BJP happily played second fiddle to JDU in Bihar though the clout of Kumar, a leader from the Kurmi community (classified among other backward classes) which constitutes only 3% of the electorate, was due to his clean reputation and later his image of ‘Sushasan Babu’, a CM who gave good governance after 15 years of Lalu Prasad’s ‘jungle raj’. Top BJP leaders would dismiss all suggestions from the cadre of going it alone in Bihar as the saffron party stood nowhere with just the upper caste support and had no leader to match Kumar’s charisma.
Kumar brought the non-Yadav OBC and the Mahadalit votes for NDA. In October 2005, Kumar led the NDA to victory in Bihar (with LJP leader Ram Vilas Paswan doing his bit to pull down his then ally Lalu Prasad).
As the senior partner, JDU contested 139 seats and won 88 while BJP fought on 102 seats and won 55. The NDA improved its performance in 2010 assembly polls, with JDU winning 115 of the 141 seats it fought while BJP got 91 out of 102. Kumar called the shots in Bihar NDA. In 2010, he cancelled a dinner for BJP leaders who had gathered in Patna for their national executive meeting. Kumar was miffed with Gujarat CM Narendra Modi, a Hindutva face who could antagonise his Muslim support base, issuing newspaper ads proclaiming his state had given funds for flood relief to Bihar.
On June 16, 2013, Kumar walked out of the NDA after the BJP made Modi its election campaign committee chief for 2014 Lok Sabha polls. However, a dismal JD(U) performance in the general election, where it won only two seats, and then differences with the RJD in the Mahatgathbandhan (grand alliance) government in Bihar led the JD(U) to walk back to the NDA in August 2017.
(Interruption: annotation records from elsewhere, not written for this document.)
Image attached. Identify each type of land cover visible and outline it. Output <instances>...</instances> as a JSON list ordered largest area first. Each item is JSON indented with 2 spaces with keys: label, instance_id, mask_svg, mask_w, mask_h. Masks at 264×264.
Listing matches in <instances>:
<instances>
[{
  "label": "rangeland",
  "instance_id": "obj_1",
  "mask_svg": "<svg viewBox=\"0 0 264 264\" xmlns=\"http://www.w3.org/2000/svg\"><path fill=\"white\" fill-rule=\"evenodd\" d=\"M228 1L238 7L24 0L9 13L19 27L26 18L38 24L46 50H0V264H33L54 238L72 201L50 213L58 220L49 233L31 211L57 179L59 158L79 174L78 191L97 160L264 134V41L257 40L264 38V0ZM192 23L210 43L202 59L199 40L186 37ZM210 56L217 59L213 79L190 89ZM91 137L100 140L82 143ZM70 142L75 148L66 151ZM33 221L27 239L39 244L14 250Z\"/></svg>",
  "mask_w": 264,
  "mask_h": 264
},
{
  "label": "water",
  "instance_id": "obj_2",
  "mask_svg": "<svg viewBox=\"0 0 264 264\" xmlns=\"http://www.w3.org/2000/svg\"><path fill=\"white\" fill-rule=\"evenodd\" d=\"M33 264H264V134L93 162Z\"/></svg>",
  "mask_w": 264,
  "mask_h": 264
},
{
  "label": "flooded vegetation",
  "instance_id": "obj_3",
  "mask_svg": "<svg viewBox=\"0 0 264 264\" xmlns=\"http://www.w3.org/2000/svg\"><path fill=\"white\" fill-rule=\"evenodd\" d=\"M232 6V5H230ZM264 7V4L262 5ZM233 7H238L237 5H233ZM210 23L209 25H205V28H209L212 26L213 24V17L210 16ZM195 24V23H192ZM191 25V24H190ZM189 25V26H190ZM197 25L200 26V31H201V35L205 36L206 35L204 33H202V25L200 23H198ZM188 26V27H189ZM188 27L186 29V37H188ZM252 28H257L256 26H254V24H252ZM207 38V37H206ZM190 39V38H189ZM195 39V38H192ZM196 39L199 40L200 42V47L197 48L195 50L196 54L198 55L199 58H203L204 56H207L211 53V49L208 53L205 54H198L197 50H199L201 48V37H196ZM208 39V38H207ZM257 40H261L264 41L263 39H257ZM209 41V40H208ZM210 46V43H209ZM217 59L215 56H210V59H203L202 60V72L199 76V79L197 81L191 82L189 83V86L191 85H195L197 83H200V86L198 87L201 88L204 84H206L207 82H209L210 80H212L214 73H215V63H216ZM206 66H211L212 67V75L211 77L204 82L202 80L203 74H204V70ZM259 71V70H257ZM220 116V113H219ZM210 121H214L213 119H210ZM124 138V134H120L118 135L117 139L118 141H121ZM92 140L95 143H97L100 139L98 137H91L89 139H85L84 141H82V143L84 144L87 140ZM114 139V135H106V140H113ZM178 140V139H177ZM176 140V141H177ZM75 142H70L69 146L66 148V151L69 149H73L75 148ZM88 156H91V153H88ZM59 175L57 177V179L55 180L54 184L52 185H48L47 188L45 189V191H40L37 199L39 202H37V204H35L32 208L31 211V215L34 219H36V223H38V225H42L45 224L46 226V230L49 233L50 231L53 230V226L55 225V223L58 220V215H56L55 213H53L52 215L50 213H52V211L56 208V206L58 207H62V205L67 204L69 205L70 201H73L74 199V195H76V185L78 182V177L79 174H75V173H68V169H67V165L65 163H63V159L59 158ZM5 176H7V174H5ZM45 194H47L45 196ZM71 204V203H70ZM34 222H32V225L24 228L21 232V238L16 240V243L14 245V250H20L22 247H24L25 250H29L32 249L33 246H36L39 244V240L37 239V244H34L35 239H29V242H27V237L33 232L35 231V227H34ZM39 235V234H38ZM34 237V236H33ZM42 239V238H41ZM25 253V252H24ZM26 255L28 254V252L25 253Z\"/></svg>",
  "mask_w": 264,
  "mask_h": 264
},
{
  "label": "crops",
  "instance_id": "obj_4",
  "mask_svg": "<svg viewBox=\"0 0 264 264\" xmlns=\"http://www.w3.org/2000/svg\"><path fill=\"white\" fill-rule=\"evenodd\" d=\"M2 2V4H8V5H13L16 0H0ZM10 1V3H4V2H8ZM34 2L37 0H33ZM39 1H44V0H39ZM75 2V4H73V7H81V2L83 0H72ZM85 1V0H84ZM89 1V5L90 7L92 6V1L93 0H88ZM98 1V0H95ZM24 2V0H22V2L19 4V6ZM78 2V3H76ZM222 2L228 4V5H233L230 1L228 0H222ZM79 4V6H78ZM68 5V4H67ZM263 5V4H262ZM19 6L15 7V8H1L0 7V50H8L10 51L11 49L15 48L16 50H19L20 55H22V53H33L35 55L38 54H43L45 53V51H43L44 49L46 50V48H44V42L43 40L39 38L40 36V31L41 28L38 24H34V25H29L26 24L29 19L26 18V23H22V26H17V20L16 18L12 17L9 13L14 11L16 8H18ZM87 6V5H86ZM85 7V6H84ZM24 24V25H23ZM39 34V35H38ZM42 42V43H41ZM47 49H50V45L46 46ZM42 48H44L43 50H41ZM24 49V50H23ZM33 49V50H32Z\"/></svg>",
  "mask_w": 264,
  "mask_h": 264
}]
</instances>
Though Kumar has been NDA chief minister since and the BJP gave it 17 seats to contest in 2019 Lok Sabha polls, Modi and his deputy Amit Shah have steered the alliance to suit the saffron party. Many see the LJP’s attack on Kumar during the Bihar polls as a ploy to deflect anti-incumbency against the BJP by pinning all the blame for the migrant issue, growing unemployment, shortcomings in Covid fightback and flood relief on him.
The Road Ahead
Even if Kumar becomes CM, questions remain whether BJP will allow him to complete his full term. He may be moved to the Centre as a Union minister. BJP may continue to egg LJP on to attack him. However, JDU is useful for NDA as it commands the extremely backward caste and Mahadalit votes in Bihar. Its presence in NDA also helps the BJP fight the perception that it is doing away with its allies.